### PASSAGE TO READ:
AMENDMENT NUMBER TWO TO SECOND AMENDED AND RESTATED CREDIT AGREEMENT AND AMENDMENT NUMBER ONE TO LIBOR/PRIME RATE ADDENDUM
Exhibit 10.1
AMENDMENT NUMBER TWO
TO SECOND AMENDED AND RESTATED CREDIT AGREEMENT AND
AMENDMENT NUMBER ONE TO LIBOR/PRIME RATE ADDENDUM
This AMENDMENT NUMBER TWO TO SECOND AMENDED AND RESTATED CREDIT AGREEMENT AND AMENDMENT NUMBER ONE TO LIBOR/PRIME RATE ADDENDUM (this “Amendment”), dated as of August 10, 2011, is entered into by and among DECKERS OUTDOOR CORPORATION, a Delaware corporation (“Deckers”), TSUBO, LLC, a Delaware limited liability company (“Tsubo” and collectively with Deckers, “Borrower”), and COMERICA BANK (“Bank”), with reference to the following facts:
A. Borrower and Bank previously entered into (i) that certain Second Amended and Restated Credit Agreement, dated as of May 27, 2010, as amended from time to time (as so amended, the “Agreement”), and (ii) that certain LIBOR/Prime Rate Addendum to Loan and Security Agreement, as of May 27, 2010, as amended from time to time (as so amended, the “Interest Rate Addendum”, and together with the Agreement, the “Documents”); and
B. Borrower and Bank desire to amend certain provisions of the Documents in accordance with the terms of this Amendment.
NOW, THEREFORE, in consideration of the foregoing, the parties hereto hereby agree as follows:
1. Defined Terms. All initially capitalized terms used but not defined herein shall have the meanings assigned to such terms in the Agreement.
2. Amendment to Section 1.1 (Definitions) of the Agreement.
(a) The following defined terms set forth in Section 1.1 of the Agreement are hereby amended to read as follows:
“LC Fee Percentage” means 0.75%; provided, however, that solely during the Increased Commitment Period, the LC Percentage Fee shall be 1.25%.
“Revolving Credit Commitment” means Twenty Million Dollars ($20,000,000); provided, however, that solely during the Increased Commitment Period, the Revolving Credit Commitment shall be Sixty Million Dollars ($60,000,000).

### ASSIGNMENT 1:
In the credit agreement amendment, what is the Revolving Credit Commitment during the Increased Commitment Period?
### ASSIGNMENT 2:
Write the next part of the credit agreement amendment, picking up after its final sentence.

### DATASET:

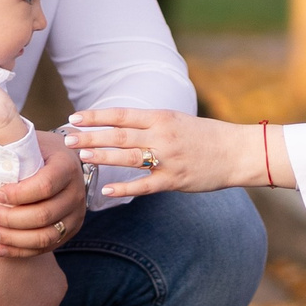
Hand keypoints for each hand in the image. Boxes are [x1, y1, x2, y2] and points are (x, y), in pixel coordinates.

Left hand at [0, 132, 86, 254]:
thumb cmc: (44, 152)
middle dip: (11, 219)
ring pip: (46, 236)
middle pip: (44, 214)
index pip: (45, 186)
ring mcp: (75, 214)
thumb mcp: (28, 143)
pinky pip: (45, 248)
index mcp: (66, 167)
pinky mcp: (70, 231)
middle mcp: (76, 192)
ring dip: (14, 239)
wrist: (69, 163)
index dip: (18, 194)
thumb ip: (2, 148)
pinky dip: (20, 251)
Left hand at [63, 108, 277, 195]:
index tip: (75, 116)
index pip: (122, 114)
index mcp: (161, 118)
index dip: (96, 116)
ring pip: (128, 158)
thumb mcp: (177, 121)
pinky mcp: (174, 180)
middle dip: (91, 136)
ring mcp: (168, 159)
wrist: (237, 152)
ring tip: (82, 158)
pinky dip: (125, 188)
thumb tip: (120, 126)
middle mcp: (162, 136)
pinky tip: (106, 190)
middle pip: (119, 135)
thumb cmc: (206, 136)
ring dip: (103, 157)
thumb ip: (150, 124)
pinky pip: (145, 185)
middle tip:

### EXERCISE RESPONSE 1:
Sixty Million Dollars ($60,000,000).

### EXERCISE RESPONSE 2:
(b) The following defined terms are hereby added to Section 1.1 of the Agreement in alphabetical order to read as follows:
“Compliance Certificate” means a certificate of compliance to be delivered quarterly in accordance with Section 6.3(b), substantially in the form of Exhibit 6.3(b).
“Consolidated EBITDAR” means, with respect to any period, the result of (a) the sum of (i) Borrowers’ and the Subsidiaries’ consolidated net income, plus (ii) to the extent deducted in calculating such consolidated net income, the sum of Borrowers’ and the Subsidiaries’ (1) consolidated interest charges, (2) federal, state and local income taxes payable during such period, (3) depreciation and amortization expense, (4) rental expense, (5) non-cash stock option expense, and (6) other non-recurring expenses
reducing such consolidated net income which do not represent a cash item in such period or any future period, minus (b) to the extent included in calculating such consolidated net income, the sum of Borrowers’ and the Subsidiaries’ (i) federal, state and local income taxes credits given during such period, and (ii) all non-cash items increasing such consolidated net income, in each case calculated in accordance with GAAP.
“Increased Commitment Period” means the period commencing on the effective date of that certain Amendment Number Two to Second Amended and Restated Credit Agreement and Amendment Number One to Libor/Prime Rate Addendum by and among Borrowers and Bank, and ending on November 30, 2011.
3. Amendment to Section 1 (Definitions) of the Interest Rate Addendum. The definition of “Applicable Margin” set forth in Section 1.c of the Agreement is hereby amended to read as follows:
“Applicable Margin” means: (1) in respect of the LIBOR—based Rate, 1.0% per annum; provided, however, that solely during the Increased Commitment Period, such margin shall be 1.25%; and (2) in respect of the Prime Referenced Rate 0.0% per annum; provided, however, that solely during the Increased Commitment Period, such margin shall be 0.25%.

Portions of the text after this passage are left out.